Emre Alkin
Ekonomi Yönetimine Güzelleme Yapan Bazı Meslektaşlara…
Değerli Meslektaşlarım. Uzun zamandır izliyorum sizleri. Meseleyi “ekonomi yönetimi çok iyi ama siyaset çok kötü” kıvamına getirmeye çalışıyorsunuz. Bunların sebebini anlayabiliyorum ama hak vermiyorum. Bu davranış tarzının sebeplerini şöyle okuyorum:
- Bir zamanlar oralarda görev aldığı için kuruma olan saygısından dolayı eleştiriyi tam olarak yapamayan var. Dolayısıyla eleştirdikten sonra mutlaka alkışlayacak bir sebep arıyorlar ki, dengeli olsun.
- Ekonomi Yönetiminin toplantılarına davet edilmeme çekincesiyle “ne şiş yansın ne de kebap” tarzında analiz yapanlar var. Oralara davet edilmezler ise “downgrade” olacaklarını düşünüyorlar.
- Sosyal hayatta ara sıra beraber oldukları, aynı yerde çalıştıkları, kahve içtikleri veya spor yaptıkları kişiler şimdi ekonomi yönetiminde yer aldığı için “benimle görüşüyorsa doğru insandır” diye düşünenler var. Bir de herkesten önce öğrenmek için de şirin gözükmeye çalışanlar var.
- Merkez Bankası’nın ezelden beri canını yaktığı sanayici ve ihracatçıya sürekli diş bileyenler var. Dolayısıyla “benim sevmediğimi sevmeyen var ise ben onu severim” diyorlar. Trump’ı destekleyen seçmen kitlesi gibi davranıyorlar. Namusuyla para kazananlara “çok kazandılar ama” diye konuşan, bu şekilde konuşan herkesi seven insanlar bunlar.

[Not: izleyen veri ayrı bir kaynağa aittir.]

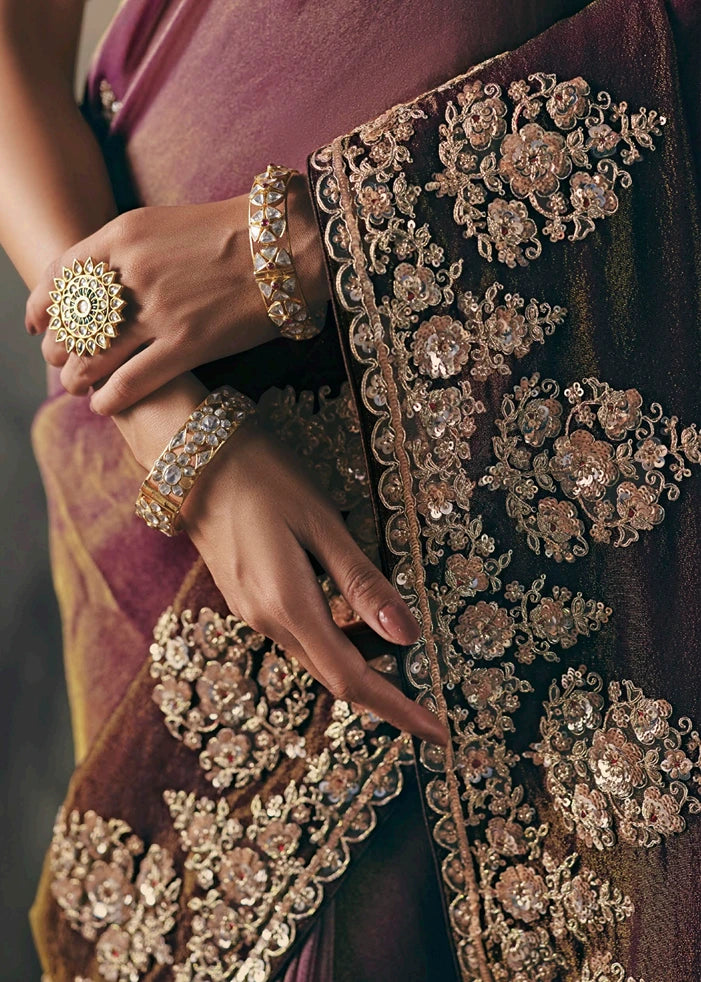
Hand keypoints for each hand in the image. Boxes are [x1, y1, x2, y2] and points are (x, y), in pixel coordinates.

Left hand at [25, 175, 328, 413]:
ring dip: (78, 376)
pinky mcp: (187, 344)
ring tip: (76, 387)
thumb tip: (108, 280)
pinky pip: (132, 380)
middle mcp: (132, 272)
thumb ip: (133, 250)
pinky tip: (103, 405)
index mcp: (124, 235)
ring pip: (95, 354)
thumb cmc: (239, 232)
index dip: (40, 304)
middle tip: (59, 359)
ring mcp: (157, 310)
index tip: (35, 322)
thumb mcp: (170, 223)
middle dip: (58, 346)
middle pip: (72, 319)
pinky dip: (111, 398)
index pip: (61, 274)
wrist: (288, 244)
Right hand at [179, 419, 448, 746]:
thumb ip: (361, 581)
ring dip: (361, 665)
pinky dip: (336, 641)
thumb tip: (408, 636)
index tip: (439, 735)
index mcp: (288, 605)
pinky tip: (358, 620)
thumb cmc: (262, 477)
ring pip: (317, 656)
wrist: (191, 456)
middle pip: (335, 677)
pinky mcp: (247, 598)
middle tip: (431, 705)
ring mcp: (252, 612)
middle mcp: (267, 621)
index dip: (398, 710)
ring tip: (403, 656)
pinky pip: (300, 635)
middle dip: (386, 696)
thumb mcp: (321, 523)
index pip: (352, 680)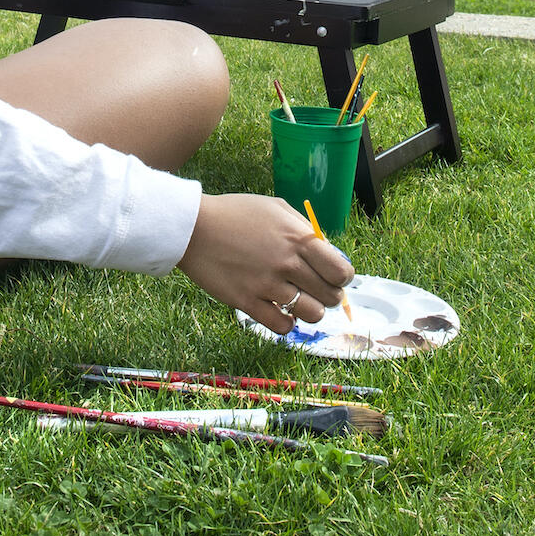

- Tarafı belli olmayan ama sabit fikirliler var. Kim onların fikrini teyit eden bir iş yaparsa desteği eksik etmiyorlar.
- Yüksek Faiz ve Kontrol Altındaki Kur politikasından servet yapanlar veya servet yapanlara hizmet eden meslektaşlar var. Elbette “hep destek tam destek” diyorlar.
- Bir önceki ekonomi yönetimi geri gelir korkusuyla bodoslama destek verenler var. “Korku aklın katilidir” demişler.
Şimdi geldiğimiz noktayı izah edeyim. En başından beri ekonomi yönetimi, yukarıda bahsettiğim sebepler ve daha başka sebeplerden hareketle temelsiz bir şekilde kendisini destekleyenlerin tuzağına düşmüş gözüküyor. Meslektaş olmayanları bu değerlendirmenin dışında tutuyorum. Herkes kendi menfaatini ya da düşüncesine göre konuşabilir.
Şimdi de en önemli meseleye açıklık getirelim. Yüksek faiz-baskılanan kur projesinin ne kadar riskli olduğunu anladığımıza göre, Merkez Bankasının döviz kurunu tutmak için değil, başına geleceklerden korunmak için seviyeye bakmadan rezerv yaptığını da kavramış olmamız lazım. “Geçişgenlik” meselesinin altını çizen Merkez Bankası dövizin düşmesinden rahatsız olmazdı zaten. İhracatçıyı düşünse gelirinin önce % 40’ını şimdi de % 30 ‘una el koyup rezerve atmazdı. Bunu kavrayamamak için ya çıkarcı olmak ya da sadece finans bilip ekonomiden anlamamak lazım.
Belki de her ikisi. Özetle, Ekonomi Yönetiminin carry trade projesinin son derece riskli olduğunu, büyük maliyetlerle ve meşakkatle toplanan rezervin bir anda eriyebileceğini anladıysa bazıları (ki sosyal medyadaki cevaplara bakınca anlamadıklarını gördüm), içi boş güzellemeler yapmayı bıraksınlar.
Gelinen noktada öve öve bitirilmeyen Ekonomi Yönetimi, piyasadan kaynaklanmayan, uyguladığı reçetenin yarattığı kırılganlıktan ve siyasi gelişmelerden kaynaklanan dalgalanmayı bastırmak için on milyarlarca dolar sattı. “Ekonomi yönetimi çok iyi, siyaset çok kötü” demeden önce, siyasetin emrinde hareket eden bir ekonomi yönetimi olduğunu bir zahmet kavramak gerekiyor.
Tekrar ediyorum, Merkez Bankası döviz düşmesin diye çabalamadı. Mecburen rezerv yaptı. Korktuğu da başına geldi. Yüksek maliyetli hazırlığını “dolar yükselmiyor” dedirtmek için tereddüt etmeden harcadı.
Teknik bilgi bazen oyunu çözmeye yetmiyor demek ki. Niyet okumayın lütfen, oyunu okuyun.